Gun goes off and the race is running! I am all smiles at the start, thinking to myself I cant believe what I am about to complete! About 2km in I get in a race mood, pass my dad a couple times before hand and he gets the pictures, and I am away to running 42.2km.
I found that the first 10-15km was the hurdle to get over, after that I would be able to find myself in a rhythm and get in that running groove without feeling as though I am forcing it. Came across the first 10km in 42 minutes. I felt that was a solid first 10, but maybe a little speedy, I pulled back a little bit but still kept the pace comfortable and not too slow. Running across the parkway in the west end of the city was a little difficult. Slow climbing to the war museum which made for a difficult run into Gatineau. This section of the run was one of the most difficult parts of the course. The downtown core of Gatineau is very rolling so the legs were getting pounded with lots of small rollers that put a pounding on your legs and knees. This was the part of the course that was near the 21.1 to ~26-27km mark. I crossed the 21.1km point in 1:30 which was on pace for a sub 3 hour marathon. That had scared me a little, and I feel like the Gatineau section had slowed me down with all the rollers and I had dropped the pace a little to loose grip of the sub 3 hour marathon. Crossed the bridge back into Ontario and curved around the art museum along Sussex out towards Rockcliffe in the East end of the city. This was probably the next hardest area of the course. Rockcliffe is a slow steady climb out towards the East end and I crossed the 30km check point in 2:10. I figured if I kept a sub 5 minute (kept it around just under 4:30/km) I should have close to a sub 3 hour marathon.

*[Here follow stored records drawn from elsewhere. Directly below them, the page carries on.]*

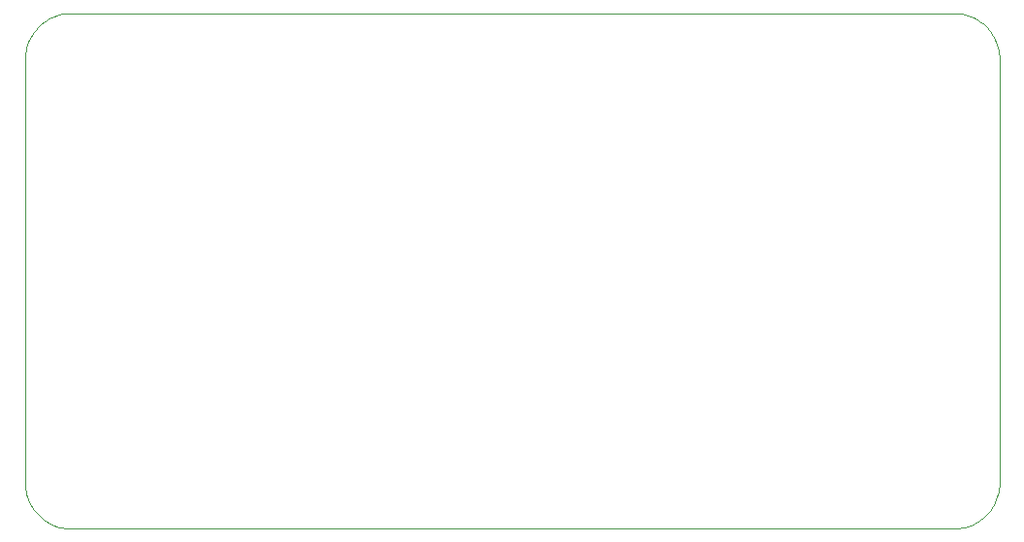
<source format=gm1>
G04*
G04 #@! TF.GenerationSoftware,Altium Limited,Altium Designer,19.1.7 (138)*
G04*
G04 Layer_Color=16711935*
%FSLAX25Y25*%
%MOIN*%
G70*
G01*
G75*
%ADD69C,0.00394*%
%ADD70C,0.00050*%
D69*
X531496Y330709D02*
X531465Y331698D01*
X531372Y332682D01*
X531217Y333660D01*
X531001Y334625D01*
X530725Y335575D01*
X530390Y336506D01*
X529997Y337414D01*
X529548Y338295D01*
X529044Y339147D01*
X528488Y339965D01*
X527882Y340747D01*
X527228Y341489D01*
X526528Y342189D01*
X525786Y342843D01*
X525004Y343449D01*
X524186Y344005D01*
X523335Y344509D01*
X522453Y344958D01*
X521545Y345351D01*
X520614Y345686D01*
X519664Y345962D01*
X518699Y346178D01*
X517722Y346333D01*
X516737Y346426D01*
X515748Y346457D01*
X212598D02*
X211610Y346426D01*
X210625Y346333D01*
X209647Y346178D01*
X208682Y345962D01*
X207732Y345686D01*
X206801Y345351D01*
X205893Y344958D01*
X205012Y344509D01*
X204160Y344005D01*
X203342Y343449D01*
X202560Y342843D01*
X201818Y342189D01*
X201119Y341489D01*
X200464Y340747D01*
X199858Y339965D01*
X199302Y339147D01*
X198798Y338295D01*
X198349Y337414D01*
X197956Y336506D01*
X197621Y335575D01*
X197345Y334625D01*
X197129Y333660D01*
X196975Y332682D01*
X196881Y331698D01*
X196850Y330709D01*
Y185039D02*
X196881Y184051D01*
X196975Y183066D01*
X197129Y182088D01*
X197345Y181123D01*
X197621Y180173D01*
X197956Y179242D01*
X198349Y178334D01*
X198798Y177453D01*
X199302Y176601D01*
X199858Y175783D01*
X200464Y175001D01*
X201119Y174259D01*
X201818Y173559D01*
X202560Y172905D01*
X203342Y172299D01*
X204160Y171743D01*
X205012Y171239D01*
X205893Y170790D01*
X206801Y170397D01*
X207732Y170062D01*
X208682Y169786D01*
X209648Y169570D01*
X210625Y169415D01*
X211610Y169322D01*
X212598Y169291D01*
X515748D02*
X516737Y169322D01*
X517722Y169415D01*
X518699Y169570D01*
X519664Y169786D01*
X520614Y170062D01*
X521545Y170397D01*
X522453Y170790D01*
X523335Y171239D01*
X524186Y171743D01*
X525004Y172299D01*
X525786Y172905D01*
X526528Y173559D01*
X527228Y174259D01*
X527882Y175001D01*
X528488Y175783D01*
X529044Y176601D01*
X529548Y177453D01*
X529997Y178334D01*
X530390Y179242D01*
X530725Y180173D01*
X531001Y181123D01*
X531217Y182088D01*
X531372Y183066D01*
X531465Y184051D01*
X531496Y185039D01*
Y330709D01*
X212598Y346457D02*
X515748D01*
X196850Y185039D02*
Y330709D01*
X212598Y169291D02*
X515748D01*
D70*
X196850Y185039D02*
X196881Y184051D01*
X196975Y183066D01*
X197129Y182088D01*
X197345Y181123D01*
X197621Y180173D01*
X197956Y179242D01*
X198349Y178334D01*
X198798Y177453D01*
X199302Y176601D01*
X199858Y175783D01*
X200464Y175001D01*
X201119Y174259D01*
X201818Y173559D01*
X202560Y172905D01*
X203342Y172299D01*
X204160Y171743D01*
X205012Y171239D01*
X205893Y170790D01*
X206801Y170397D01*
X207732Y170062D01*
X208682Y169786D01*
X209648Y169570D01*
X210625Y169415D01*
X211610Y169322D01*
X212598Y169291D01*
X515748D01*
M02*

</source>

I slowly found out that it was true what the announcer meant by the race being a 32km warm up and a 10km race. The last 10 km was painful. I was dipping close to a 5 minute per km pace and I did not want to let that happen. Rounding off km checkpoints was a blessing. It was a force to keep a 4:30 pace going but I fought through every thought of wanting to walk a feed zone, because I knew that if I had stopped to walk even for a few meters, it would be game over for my goal of RUNNING a marathon and not just DOING a marathon. The crowds in the last 5km of the race were UNBELIEVABLE! My goodness if I could shake everyone’s hand for cheering me on it would take days! It pushed me and lifted my pace so quickly for the last little bit. Coming back along Sussex into the downtown core near the art gallery, the Mint, US Embassy, Canadian HQ, was unreal! I couldn’t hear myself think it was that loud! I was trying hard to keep a good pace going. The last 2 km was tough! Once I rounded the corner to cross Pretoria Bridge and come down the last 1km down Queen Elizabeth I passed the Lululemon Cheer booth and that gave me some strength to power through the last km. DJ and tons of people cheering really threw a skip in my stride! and it was the last km, you want to power that out hard! Started my kick from ~800m out and caught and passed 4 people along the way! Finished strong and came out with a time of 3:06:57 for the final time. Dad was cheering me on and that was a great feeling! Crossed the line, gave a sigh of relief and gave a arm pump at the end, looked up and I was glad I was done.
For my first marathon I was 1 minute 57 seconds off of a Boston Marathon Qualify! SO CLOSE!!! Here were my stats for the race:
Chip time: 3:06:57
Men 20-24: 8/135
Overall one of the best experiences I have had to date. The ability to say I have ran a Marathon is awesome! The next challenge now is a full Ironman! The recovery days were really tough! My knees felt as though they had exploded on Monday and I literally had a hard time getting up out of a chair and walking. Tuesday the joint pain had gone away and it was my muscle pain and tightness that was causing a little pain.
Next up on the calendar is the first open water triathlon at Britannia Beach on June 9th.